Subset definition: universal quantifier over which set?

[PeroK]

For the first, we have to consider $x \in \emptyset \Rightarrow x \in \emptyset'$ which can be difficult to swallow, given that there is no such $x$.

Here's why you have to swallow this. Suppose we want to prove, for example, that there is no real $x$ such that $x^2 = -1$.

We might assume such an $x$ exists, reach a contradiction and conclude that no such $x$ exists.

But, wait a minute! If no such $x$ exists, then we effectively chose $x$ initially from the empty set and applied some logic (which is what we don't accept as valid). The logical basis of our proof of the non-existence of such an $x$ by contradiction has been undermined somewhat.

That's why, even if $x$ does not exist, we must be able to proceed logically from the assumed properties of $x$. And, thereby, swallow the concept of vacuous logic.

 

[stevendaryl]

In the language of set theory, $\forall x \Phi(x)$ is the primitive operation. Roughly speaking, it means for any set x, $\Phi(x)$ holds. Restricted quantification is a defined concept: $\forall x \in A ~ \Phi(x)$ is considered shorthand for $\forall x (x \in A \Rightarrow \Phi(x))$.

So there is no implied universal set that is being quantified over.

The issue about $x \in \emptyset \Rightarrow x \in \emptyset'$ is not specific to set theory. It's just the usual interpretation of $\Rightarrow$:
$$(\text{True} \Rightarrow \text{True}) ~ \text{is True}$$
$$(\text{False} \Rightarrow \text{True}) ~ \text{is True}$$
$$(\text{False} \Rightarrow \text{False}) ~ \text{is True}$$
$$(\text{True} \Rightarrow \text{False}) ~ \text{is False}$$

 

[SSequence]

In the language of set theory, $\forall x \Phi(x)$ is the primitive operation. Roughly speaking, it means for any set x, $\Phi(x)$ holds. Restricted quantification is a defined concept: $\forall x \in A ~ \Phi(x)$ is considered shorthand for $\forall x (x \in A \Rightarrow \Phi(x))$.

Regarding this, there is one related point/question that I had in mind for some time (relation to translation of "ordinary mathematical statements" to "sets only").

Very briefly it goes like this:
Suppose we want to re-convert a statement of form:
$\forall x \in \mathbb{R} \, [\, P(x) ]$
to sets only. I think we would go like:
$\forall x [ x \in \mathbb{R} \rightarrow P(x) ]$

=============================================

It seems that such translations (like above) would be good when we are dealing with "collections" which are sets. However, it seems, I think, that in general math one has to deal with "collections" which are not sets [collections too big to be sets]. So consider such a collection $G$. We might write:
$\forall x \in G \, [ \, P(x) ]$

But since the "collection" of objects $G$ is not a set, the primitive translation can't be like the above case for $\mathbb{R}$. Here is how I "think" we might proceed. Make a formula like $Q(x)$ [one free variable] such that $Q(a)$ is true iff the set $a$ is in collection $G$.
Then write:
$\forall x [x \in G \rightarrow P(x) ]$
$\forall x [ Q(x) \rightarrow P(x) ]$

(The $x \in G$ above is meant to be informal)

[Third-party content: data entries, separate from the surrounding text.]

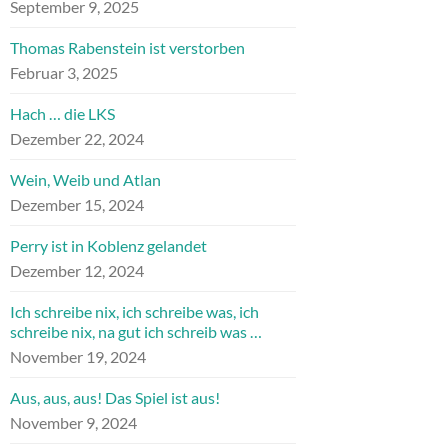
September 9, 2025
Thomas Rabenstein ist verstorben
Februar 3, 2025
Hach … die LKS
Dezember 22, 2024
Wein, Weib und Atlan
Dezember 15, 2024
Perry ist in Koblenz gelandet
Dezember 12, 2024
Ich schreibe nix, ich schreibe was, ich
schreibe nix, na gut ich schreib was …
November 19, 2024
Aus, aus, aus! Das Spiel ist aus!
November 9, 2024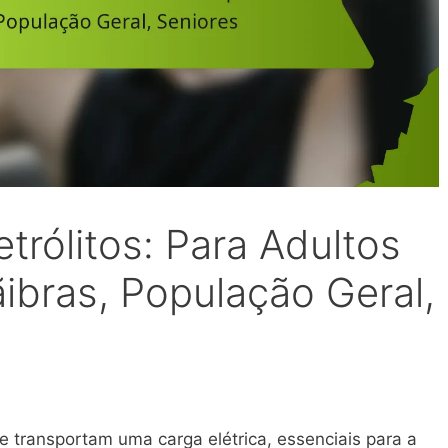
etrólitos: Para Adultos
ibras, População Geral,
que transportam uma carga elétrica, essenciais para a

=============================================

It feels reasonable to some extent. However, is there something else here that one needs to keep in mind? Or perhaps other typical examples or issues that occur in re-translation?

 

[stevendaryl]

Regarding this, there is one related point/question that I had in mind for some time (relation to translation of "ordinary mathematical statements" to "sets only").

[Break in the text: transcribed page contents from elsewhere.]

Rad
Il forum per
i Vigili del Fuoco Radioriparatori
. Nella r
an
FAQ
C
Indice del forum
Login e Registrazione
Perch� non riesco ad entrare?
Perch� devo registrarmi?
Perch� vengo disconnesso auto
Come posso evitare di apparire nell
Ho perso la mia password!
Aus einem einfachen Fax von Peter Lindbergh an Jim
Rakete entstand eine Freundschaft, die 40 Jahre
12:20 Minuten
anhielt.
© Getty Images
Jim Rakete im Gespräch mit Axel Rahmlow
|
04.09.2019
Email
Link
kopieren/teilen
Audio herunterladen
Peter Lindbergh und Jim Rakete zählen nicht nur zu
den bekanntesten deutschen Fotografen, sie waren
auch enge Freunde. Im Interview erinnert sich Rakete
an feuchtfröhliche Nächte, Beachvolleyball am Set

Very briefly it goes like this:
Suppose we want to re-convert a statement of form:
$\forall x \in \mathbb{R} \, [\, P(x) ]$
to sets only. I think we would go like:
$\forall x [ x \in \mathbb{R} \rightarrow P(x) ]$

=============================================

It seems that such translations (like above) would be good when we are dealing with "collections" which are sets. However, it seems, I think, that in general math one has to deal with "collections" which are not sets [collections too big to be sets]. So consider such a collection $G$. We might write:
$\forall x \in G \, [ \, P(x) ]$

But since the "collection" of objects $G$ is not a set, the primitive translation can't be like the above case for $\mathbb{R}$. Here is how I "think" we might proceed. Make a formula like $Q(x)$ [one free variable] such that $Q(a)$ is true iff the set $a$ is in collection $G$.
Then write:
$\forall x [x \in G \rightarrow P(x) ]$
$\forall x [ Q(x) \rightarrow P(x) ]$

(The $x \in G$ above is meant to be informal)

=============================================

It feels reasonable to some extent. However, is there something else here that one needs to keep in mind? Or perhaps other typical examples or issues that occur in re-translation?

You're absolutely right. If $G$ is a definable collection--definable via a formula in set theory--then you can use that formula to express quantification over all of $G$. Quantification over the elements of a set is just a special case.